Active Imagination. Transforming fantasy into awareness (2)
Read here Active Imagination. Transforming fantasy into awareness (1)
Step 3. Ethical Attitude (Values)
In Active Imagination, this step of values and ethics is a very important one. Guided by ethics, the Ego protects the imaginative process in order to preserve its human aspect, to be constructive and not to slide into extremes.
The personified forces of the unconscious are amoral, and it is the Ego that brings the ethical, human and practical aspects into Active Imagination. Jung emphasized that the development of consciousness occurs in the presence of the ethical conflict – we become aware of the conflicting values, of attitudes and behaviors that put us in the position of making a moral decision. The ethical attitude, which is a principle of unity and consistency, is the one that brings balance between conflicting values.
How do we preserve the ethical aspect in Active Imagination?
• we are guided by attitudes and behaviors that are aligned with our values
• we give equal space to the unconscious aspects that arise
• we preserve human values that serve life (those that help us keep relationships alive and a healthy daily functioning)
We also have the right, but also the moral duty to ourselves, to fight back and introduce an ethical alternative when aspects of the unconscious arise that may negatively affect our important relationships or activities. We will listen to what an unconscious aspect has to say and refine that truth into a way that is civilized, humane, and acceptable.
Step 4. Integration (rituals)
The last step of Active Imagination encourages going beyond the abstract, giving it a concrete dimension, connected to everyday life, in the here and now.
It can be a ritual or any other action that aims to integrate the essence of the dialogue into the “fabric” of external life. The integration of the experience into consciousness is necessary for the dialogue in Active Imagination to be truly valuable and to close symbolically.
This physical act can be a practical action or a symbolic act (the most powerful can be the simple, subtle ones).
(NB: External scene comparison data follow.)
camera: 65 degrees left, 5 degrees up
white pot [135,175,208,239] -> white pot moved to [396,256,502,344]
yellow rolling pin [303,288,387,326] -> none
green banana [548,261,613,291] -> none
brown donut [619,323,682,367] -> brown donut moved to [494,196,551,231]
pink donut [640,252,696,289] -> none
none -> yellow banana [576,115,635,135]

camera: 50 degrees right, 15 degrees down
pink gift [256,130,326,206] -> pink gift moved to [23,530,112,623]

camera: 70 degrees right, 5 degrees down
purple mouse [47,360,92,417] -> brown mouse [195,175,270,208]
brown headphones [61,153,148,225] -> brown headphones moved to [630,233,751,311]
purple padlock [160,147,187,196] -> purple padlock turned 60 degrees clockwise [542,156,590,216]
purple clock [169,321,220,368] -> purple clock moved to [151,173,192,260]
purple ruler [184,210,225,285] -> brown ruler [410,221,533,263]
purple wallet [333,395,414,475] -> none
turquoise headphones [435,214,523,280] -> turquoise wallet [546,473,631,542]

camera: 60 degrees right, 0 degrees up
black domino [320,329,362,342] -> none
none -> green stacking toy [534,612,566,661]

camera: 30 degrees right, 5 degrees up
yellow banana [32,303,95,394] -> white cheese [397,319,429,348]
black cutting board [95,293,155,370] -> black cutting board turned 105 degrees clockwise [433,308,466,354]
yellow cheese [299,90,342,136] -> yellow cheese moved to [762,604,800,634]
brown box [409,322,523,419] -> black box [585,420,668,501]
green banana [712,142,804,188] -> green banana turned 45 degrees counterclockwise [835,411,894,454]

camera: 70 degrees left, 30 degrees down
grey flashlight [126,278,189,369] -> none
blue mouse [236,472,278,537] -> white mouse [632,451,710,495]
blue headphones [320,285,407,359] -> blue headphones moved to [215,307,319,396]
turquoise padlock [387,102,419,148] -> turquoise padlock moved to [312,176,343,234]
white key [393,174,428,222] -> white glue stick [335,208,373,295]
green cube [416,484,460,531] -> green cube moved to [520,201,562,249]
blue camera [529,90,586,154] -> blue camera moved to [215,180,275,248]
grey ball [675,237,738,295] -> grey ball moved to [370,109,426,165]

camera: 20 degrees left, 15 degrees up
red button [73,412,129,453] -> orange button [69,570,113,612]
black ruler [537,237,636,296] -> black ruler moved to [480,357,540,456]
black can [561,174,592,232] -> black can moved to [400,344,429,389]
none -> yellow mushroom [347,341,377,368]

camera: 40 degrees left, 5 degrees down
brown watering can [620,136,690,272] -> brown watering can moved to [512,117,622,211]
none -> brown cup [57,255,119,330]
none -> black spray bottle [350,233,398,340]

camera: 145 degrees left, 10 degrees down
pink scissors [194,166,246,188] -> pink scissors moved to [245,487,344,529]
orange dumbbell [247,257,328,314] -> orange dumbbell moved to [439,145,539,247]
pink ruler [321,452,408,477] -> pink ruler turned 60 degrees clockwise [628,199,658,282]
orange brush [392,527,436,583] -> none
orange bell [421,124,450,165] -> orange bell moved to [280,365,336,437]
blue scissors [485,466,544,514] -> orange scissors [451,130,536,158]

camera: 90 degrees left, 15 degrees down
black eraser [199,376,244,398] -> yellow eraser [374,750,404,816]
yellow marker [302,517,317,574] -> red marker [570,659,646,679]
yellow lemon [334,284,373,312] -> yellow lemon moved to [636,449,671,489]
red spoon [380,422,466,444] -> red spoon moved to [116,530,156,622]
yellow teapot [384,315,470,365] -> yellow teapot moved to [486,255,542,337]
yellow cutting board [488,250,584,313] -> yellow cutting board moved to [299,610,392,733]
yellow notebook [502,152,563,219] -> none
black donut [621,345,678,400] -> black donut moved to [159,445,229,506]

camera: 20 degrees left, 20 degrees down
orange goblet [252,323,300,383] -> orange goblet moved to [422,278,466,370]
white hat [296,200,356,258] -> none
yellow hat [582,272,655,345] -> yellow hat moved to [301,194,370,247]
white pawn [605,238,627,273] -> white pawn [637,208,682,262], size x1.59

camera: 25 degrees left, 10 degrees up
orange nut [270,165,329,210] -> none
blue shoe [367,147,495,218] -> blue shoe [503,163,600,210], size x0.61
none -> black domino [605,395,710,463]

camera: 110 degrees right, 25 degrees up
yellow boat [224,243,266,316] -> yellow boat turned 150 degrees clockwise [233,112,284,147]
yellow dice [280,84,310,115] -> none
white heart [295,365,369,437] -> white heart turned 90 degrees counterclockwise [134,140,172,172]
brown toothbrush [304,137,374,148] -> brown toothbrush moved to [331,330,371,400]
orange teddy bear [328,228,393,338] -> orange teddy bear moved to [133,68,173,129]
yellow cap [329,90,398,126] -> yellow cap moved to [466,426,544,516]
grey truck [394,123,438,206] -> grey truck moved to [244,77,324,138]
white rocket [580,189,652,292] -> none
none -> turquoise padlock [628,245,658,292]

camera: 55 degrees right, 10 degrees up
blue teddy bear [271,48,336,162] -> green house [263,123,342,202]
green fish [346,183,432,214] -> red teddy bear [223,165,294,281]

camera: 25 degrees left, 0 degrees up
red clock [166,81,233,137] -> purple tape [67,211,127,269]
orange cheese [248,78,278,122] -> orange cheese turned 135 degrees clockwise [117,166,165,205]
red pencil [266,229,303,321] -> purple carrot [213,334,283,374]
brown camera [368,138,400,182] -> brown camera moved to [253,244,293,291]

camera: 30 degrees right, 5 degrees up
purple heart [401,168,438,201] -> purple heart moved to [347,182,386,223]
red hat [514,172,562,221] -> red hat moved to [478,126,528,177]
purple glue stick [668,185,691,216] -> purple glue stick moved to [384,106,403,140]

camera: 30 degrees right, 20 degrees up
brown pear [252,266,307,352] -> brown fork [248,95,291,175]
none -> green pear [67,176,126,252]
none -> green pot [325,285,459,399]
It is important not to act out the needs and conflicts as they appeared in Active Imagination, but to look at them symbolically, to extract their essence and meaning and then to integrate them into our conscious life. Therefore, it is important that in this dialogue with the unconscious we do not use images of people we know, because there is a risk of confusion between the level of imagination and the lebvel of the physical, external world. Thus, this last step of Active Imagination is linked to the previous step (ethical attitude), in which we bring our values that serve the process of self-knowledge and emotional maturity.